Republican strategist Colin Reed acknowledged that Republicans are facing issues over the quality of their candidates, including some on the Senate side, some of whom are being out-fundraised by their Democratic opponents. He also advised candidates against focusing on the 2020 election.
“I’d say the biggest challenge is candidate quality … at least on the Senate side, and you’ve got lots of big and legitimate questions around a number of the leading Senate candidates in some of these key states,” Reed said.
“As it relates to the messaging, you know, elections need to be about the future, not the past,” he added. “And the Republicans need to be relentlessly prosecuting the first few years of the Biden administration, not rehashing or relitigating the events of the previous administration.”
It’s not as if Republicans haven’t found a clear rallying point. The FBI’s Monday raid on former President Donald Trump’s South Florida estate, Mar-a-Lago, was met with near-universal condemnation and skepticism by Republicans, including Trump’s critics.
And every one of the Senate’s 50 Republicans voted on Sunday against a sweeping climate, tax and health care package that had long been pursued by Senate Democrats.
But that doesn’t mean that the primaries haven’t broadcasted divisions within the party, some of which have played in recent weeks in the gubernatorial primaries in Wisconsin and Arizona.
The GOP primaries for both races have been seen as a proxy war between former President Trump and former Vice President Mike Pence. The two men have backed opposing candidates in both races, forcing Republicans to choose sides between the two.

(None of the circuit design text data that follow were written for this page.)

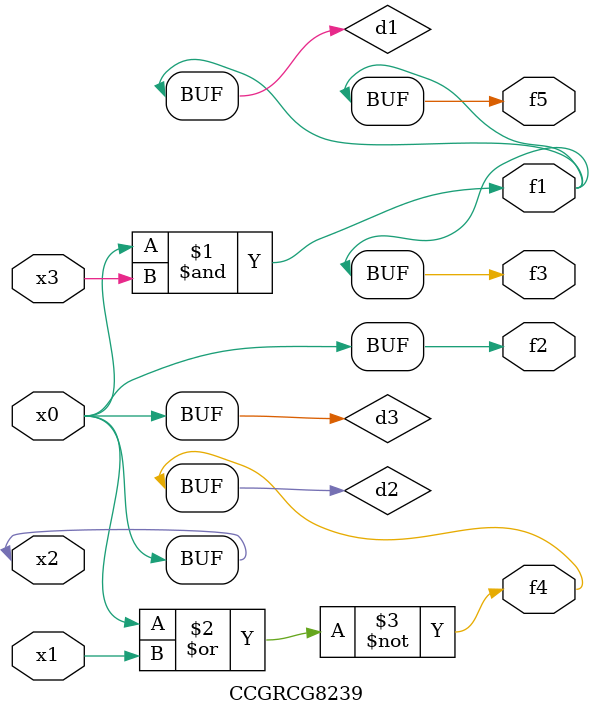
<source format=v>
module CCGRCG8239(
	input x0, x1, x2, x3,
	output f1, f2, f3, f4, f5
);

	wire d1, d2, d3;

	and (d1, x2, x3);
	nor (d2, x0, x1);
	buf (d3, x0, x2);
	assign f1 = d1;
	assign f2 = d3;
	assign f3 = d1;
	assign f4 = d2;
	assign f5 = d1;
endmodule

</source>
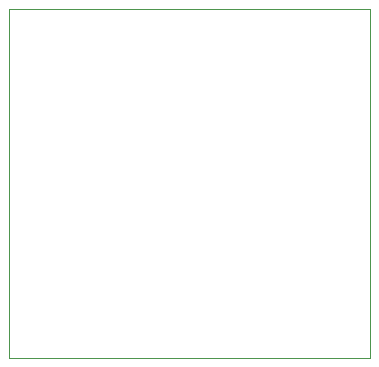
<source format=gbr>
%TF.GenerationSoftware,KiCad,Pcbnew,9.0.1*%
%TF.CreationDate,2025-06-04T16:34:01-03:00*%
%TF.ProjectId,PlacaGenerica-bjt,506c6163-6147-4656-9e65-726963612d62,rev?*%
%TF.SameCoordinates,Original*%
%TF.FileFunction,Profile,NP*%
%FSLAX46Y46*%
G04 Gerber Fmt 4.6, Leading zero omitted, Abs format (unit mm)*
G04 Created by KiCad (PCBNEW 9.0.1) date 2025-06-04 16:34:01*
%MOMM*%
%LPD*%
G01*
G04 APERTURE LIST*
%TA.AperFunction,Profile*%
%ADD10C,0.050000*%
%TD*%
G04 APERTURE END LIST*
D10*
X85500000Y-49560000D02*
X116030000Y-49560000D01*
X116030000Y-79130000D01*
X85500000Y-79130000D01*
X85500000Y-49560000D01*
M02*

</source>
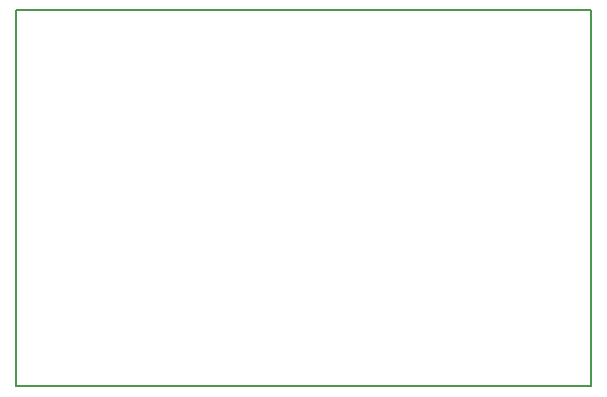
<source format=gm1>
G04 MADE WITH FRITZING*
G04 WWW.FRITZING.ORG*
G04 DOUBLE SIDED*
G04 HOLES PLATED*
G04 CONTOUR ON CENTER OF CONTOUR VECTOR*
%ASAXBY*%
%FSLAX23Y23*%
%MOIN*%
%OFA0B0*%
%SFA1.0B1.0*%
%ADD10R,1.926540X1.261680*%
%ADD11C,0.008000*%
%ADD10C,0.008*%
%LNCONTOUR*%
G90*
G70*
G54D10*
G54D11*
X4Y1258D02*
X1923Y1258D01*
X1923Y4D01*
X4Y4D01*
X4Y1258D01*
D02*
G04 End of contour*
M02*
</source>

Bill McCoshen, a GOP strategist in Wisconsin, voiced concerns last week about the negative nature of the state’s gubernatorial primary between candidates Tim Michels and former Lt. Gov. Rebecca Kleefisch, which featured negative campaigning.
“There’s five days left to go, and folks are getting concerned about whether we’ll be able to put the party back together next Wednesday,” he told The Hill ahead of the primary.
At the same time, Republicans have also shown that they can set aside their differences after turbulent primaries to focus on gaining momentum ahead of the general election.
In Pennsylvania, eight of nine GOP House lawmakers in the state said they would endorse gubernatorial candidate Doug Mastriano (R), who has been considered a controversial pick given that he’s pushed dubious claims about the 2020 election and has been subpoenaed by the House select committee investigating the Capitol riot.
After Arizona Republican gubernatorial candidate Kari Lake won her primary last week, Gov. Doug Ducey (R), who had supported her primary opponent, Karrin Taylor Robson, said he would be supporting Lake’s election heading into November.
And over in Michigan, Rep. Peter Meijer (R) congratulated and wished his opponent, former Housing and Urban Development official John Gibbs (R), well during a GOP unity event in the state after losing his primary. Meijer was one of 10 House Republicans to vote to impeach the former president, while Gibbs received Trump’s endorsement.
Instead, some Republicans are projecting confidence ahead of November even as Democrats seize key wins, like a sweeping reconciliation bill on health, climate and tax reform that is expected to be passed in the House and signed by President Biden.
Lauren Claffey Tomlinson, a GOP strategist, doesn’t see the legislation as a total slam dunk for Democrats.
“Democrats are going to be messaging on a long-term result that they say this will make an impact next year, this will make an impact in the long-term. But what Americans care about is what’s being done right now, what is the impact to my wallet right now because I can’t make rent. I can’t feed my family because of the grocery bills,” Tomlinson said.
“And until those basic needs of Americans are met, you know, being able to afford a home, being able to feed their family, being able to drive to work — they’re not going to care much about anything else.”